Wie blicken die Athleten dem Event entgegen?
Neben der Vorfreude auf hochklassige Wettbewerbe auf nagelneuen oder frisch renovierten Wettkampfstätten herrscht wegen der Begleitumstände bei vielen Sportlerinnen und Sportlern auch große Skepsis. Maximilian Klein, der Beauftragte für internationale Sportpolitik beim Verein Athleten Deutschland, sagte im Deutschlandfunk, die Aktiven bewegten sich in dem Zwiespalt, einerseits nicht mit Menschenrechtsverletzungen in Verbindung gebracht werden zu wollen, andererseits aber jahrelang für Olympia trainiert zu haben.
"Die Vorfreude hält sich im Augenblick in Grenzen", gab auch Ski-Alpin-Chef Maier in der ARD zu.

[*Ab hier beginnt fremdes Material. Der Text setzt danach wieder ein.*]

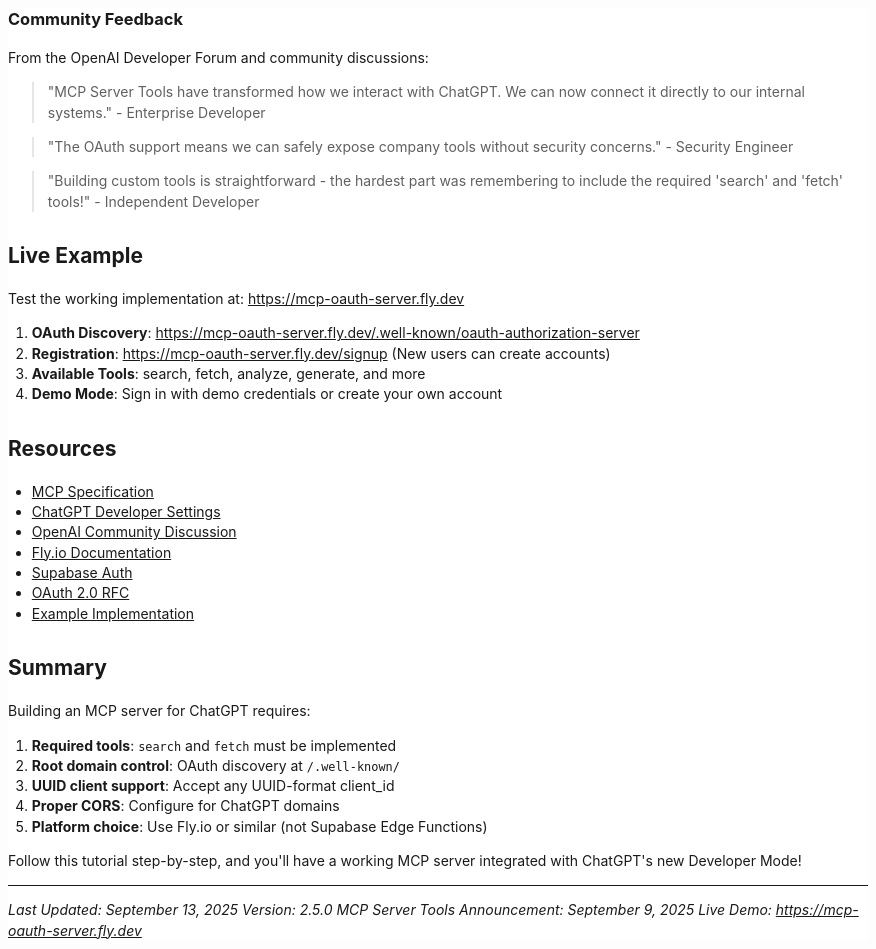 ### Community Feedback

From the OpenAI Developer Forum and community discussions:

> "MCP Server Tools have transformed how we interact with ChatGPT. We can now connect it directly to our internal systems." - Enterprise Developer

> "The OAuth support means we can safely expose company tools without security concerns." - Security Engineer

> "Building custom tools is straightforward - the hardest part was remembering to include the required 'search' and 'fetch' tools!" - Independent Developer

## Live Example

Test the working implementation at: https://mcp-oauth-server.fly.dev

1. **OAuth Discovery**: https://mcp-oauth-server.fly.dev/.well-known/oauth-authorization-server
2. **Registration**: https://mcp-oauth-server.fly.dev/signup (New users can create accounts)
3. **Available Tools**: search, fetch, analyze, generate, and more
4. **Demo Mode**: Sign in with demo credentials or create your own account

## Resources

- [MCP Specification](https://modelcontextprotocol.io)
- [ChatGPT Developer Settings](https://chatgpt.com/settings/developer)
- [OpenAI Community Discussion](https://community.openai.com/t/mcp-server-tools-now-in-chatgpt-developer-mode/1357233)
- [Fly.io Documentation](https://fly.io/docs)
- [Supabase Auth](https://supabase.com/docs/guides/auth)
- [OAuth 2.0 RFC](https://tools.ietf.org/html/rfc6749)
- [Example Implementation](https://github.com/ruvnet/mcp-oauth-server)

## Summary

Building an MCP server for ChatGPT requires:
1. **Required tools**: `search` and `fetch` must be implemented
2. **Root domain control**: OAuth discovery at `/.well-known/`
3. **UUID client support**: Accept any UUID-format client_id
4. **Proper CORS**: Configure for ChatGPT domains
5. **Platform choice**: Use Fly.io or similar (not Supabase Edge Functions)

Follow this tutorial step-by-step, and you'll have a working MCP server integrated with ChatGPT's new Developer Mode!

---

*Last Updated: September 13, 2025*
*Version: 2.5.0*
*MCP Server Tools Announcement: September 9, 2025*
*Live Demo: https://mcp-oauth-server.fly.dev*
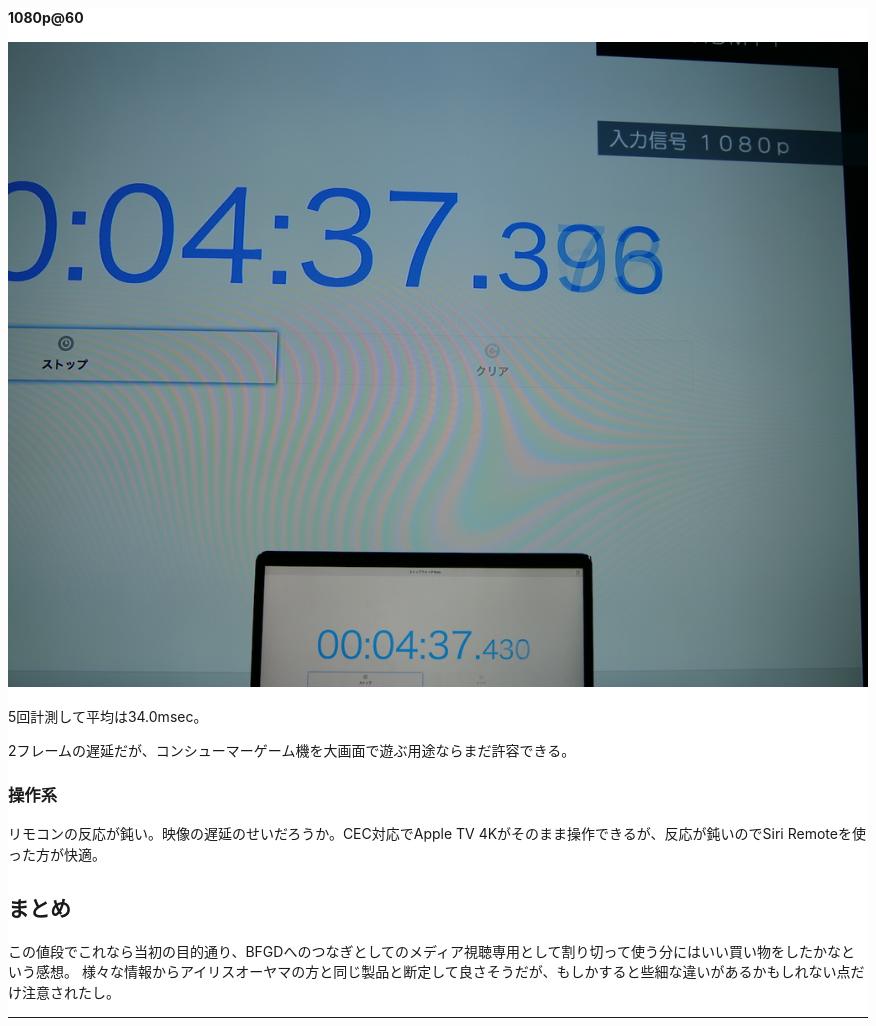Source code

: **1080p@60**

![60fps delay test](/blog/resources/images/2018/11/29/P1021454.JPG)

5回計測して平均は34.0msec。

2フレームの遅延だが、コンシューマーゲーム機を大画面で遊ぶ用途ならまだ許容できる。


### 操作系

リモコンの反応が鈍い。映像の遅延のせいだろうか。CEC対応でApple TV 4Kがそのまま操作できるが、反応が鈍いのでSiri Remoteを使った方が快適。

## まとめ

この値段でこれなら当初の目的通り、BFGDへのつなぎとしてのメディア視聴専用として割り切って使う分にはいい買い物をしたかなという感想。
様々な情報からアイリスオーヤマの方と同じ製品と断定して良さそうだが、もしかすると些細な違いがあるかもしれない点だけ注意されたし。


---

[^1]: [［COMPUTEX］NVIDIAの大画面液晶ディスプレイ「BFGD」は今夏の終わり頃に発売。ゲーマー向けGeForce新製品は「必ず出す」とHuang氏 - 4Gamer.net](https://www.4gamer.net/games/236/G023686/20180604007/)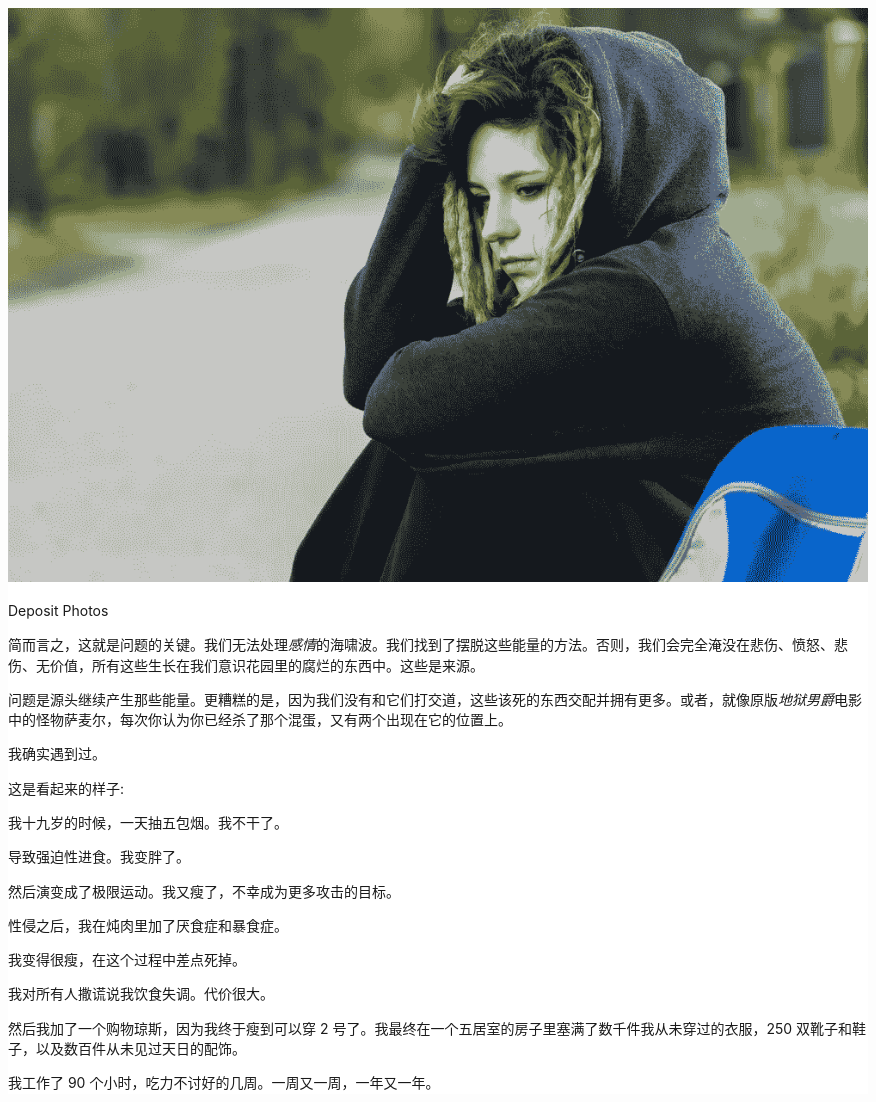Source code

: ![](img/68729de0022fc4f6d436896859c7c9f5.png)

Deposit Photos

简而言之，这就是问题的关键。我们无法处理*感情*的海啸波。我们找到了摆脱这些能量的方法。否则，我们会完全淹没在悲伤、愤怒、悲伤、无价值，所有这些生长在我们意识花园里的腐烂的东西中。这些是来源。

问题是源头继续产生那些能量。更糟糕的是，因为我们没有和它们打交道，这些该死的东西交配并拥有更多。或者，就像原版*地狱男爵*电影中的怪物萨麦尔，每次你认为你已经杀了那个混蛋，又有两个出现在它的位置上。

我确实遇到过。

这是看起来的样子:

我十九岁的时候，一天抽五包烟。我不干了。

导致强迫性进食。我变胖了。

然后演变成了极限运动。我又瘦了，不幸成为更多攻击的目标。

性侵之后，我在炖肉里加了厌食症和暴食症。

我变得很瘦，在这个过程中差点死掉。

我对所有人撒谎说我饮食失调。代价很大。

然后我加了一个购物琼斯，因为我终于瘦到可以穿 2 号了。我最终在一个五居室的房子里塞满了数千件我从未穿过的衣服，250 双靴子和鞋子，以及数百件从未见过天日的配饰。

我工作了 90 个小时，吃力不讨好的几周。一周又一周，一年又一年。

Genau wie viele andere Sportlerinnen und Sportler konnte sein Team vor Olympia nicht nach Peking, um sich mit den Olympiastrecken vertraut zu machen.
Anders war das bei den Shorttrackern, die in Peking Testwettkämpfe bestritten: Zwar sei die Corona-Situation in Peking "sehr, sehr streng", sagte Anna Seidel, jedoch habe sie sich in der modernisierten Halle "sehr wohl gefühlt", so die 23-Jährige. "Das Eis war sehr gut." Außerdem lobte die Shorttrackerin die Organisation: "Überall waren Leute, die man fragen konnte und die einem geholfen haben. Es war alles in allem ein rundum gelungenes Event, und man hat sich absolut sicher gefühlt."